Whatever her reason, she finds herself at the threshold of our church.

And what will she find there? Is it something to which she will want to return, and be part of her children's lives.

Now, I'm not saying that we should or that I do water down the Church's teachings so that she'll keep coming back. Nor is this the only perspective from which we should consider pastoral decisions. The older son may not have behaved admirably, but his pain is also real, and also needs to be addressed.

But my suspicion is that this woman is showing up at the doors of many of our parishes, and this is a critical time for her and her children's souls, and we need to seriously consider how both our behavior and our pastoral decisions might impact the direction she moves in.

In my judgment, prominent Catholic commentators announcing that they prefer a "civil war" to accepting their admittance to communion is not helpful.

That doesn't mean it's wrong, but that's my initial reaction.

More to come...

Monday, October 26, 2015

Experience and Empathy

A recent study finds that those who have been through a difficult experience are actually less empathetic toward those going through similar experiences than those who have not.

The main reason they cite is that once someone has overcome a problem, they underestimate how difficult it was.

Anecdotally, with my experience as the parent of a child with a chronic (currently) fatal disease, I have to say there is some truth to that.  My eyes roll at the day-to-day complaints about parenthood that fill my Facebook theme.  I find myself sarcastically replying, "And what fatal disease does your child have? How long is she expected to live? How much time did you spend doing therapy to keep your child alive today?"

This is compounded by my preferred personal style being to "make it look easy."  I try to in general not show the hard work this is, forego special treatment as much as possible, and, with the exception of fund raising events and acute events like hospitalizations, try to present myself and our family as not all that different.

But we are.

Intellectually, I know that we have adjusted to the reality of cystic fibrosis, which does make dealing with it part of our routine, and that all of us can seem to be maxed out in dealing with the problems we're presented with.
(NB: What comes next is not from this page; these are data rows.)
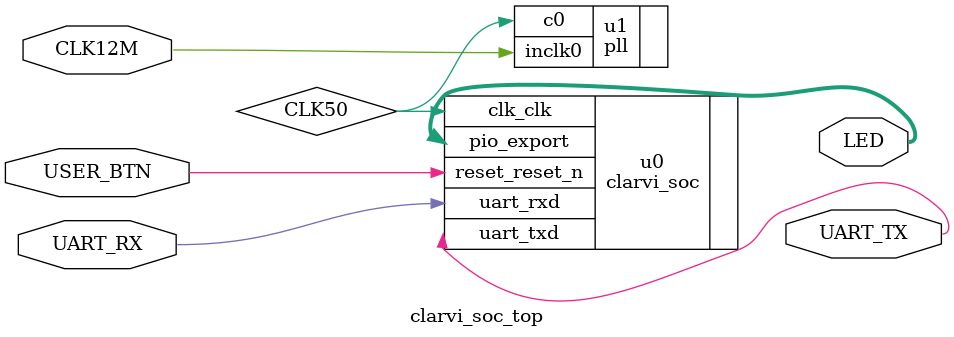
<source format=sv>
module clarvi_soc_top (
    input  logic        CLK12M,
    input  logic        USER_BTN,
    output logic [7:0]  LED,
    input  logic        UART_RX,
    output logic        UART_TX
    );

    logic CLK50;

    pll u1 (
        .inclk0(CLK12M),
        .c0(CLK50)
    );

    clarvi_soc u0 (
        .clk_clk       (CLK50),
        .reset_reset_n (USER_BTN),
        .uart_rxd      (UART_RX),
        .uart_txd      (UART_TX),
        .pio_export    (LED) 
    );

endmodule

</source>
And that many parents have even more to deal with.

Still, when I've walked Meagan through her hour-long routine, hoped that the next drug she gets prescribed is one that we can afford and is not terribly difficult, and seen reports of other CF patients struggling or dying, it can be hard to muster much sympathy for the parents of the toddler who was fidgety on the flight to Disney World.

Yes, this is my problem. I'm hoping that by naming it, I can get better.

Dealing with struggles doesn't necessarily make us better people; it's up to us to make it work.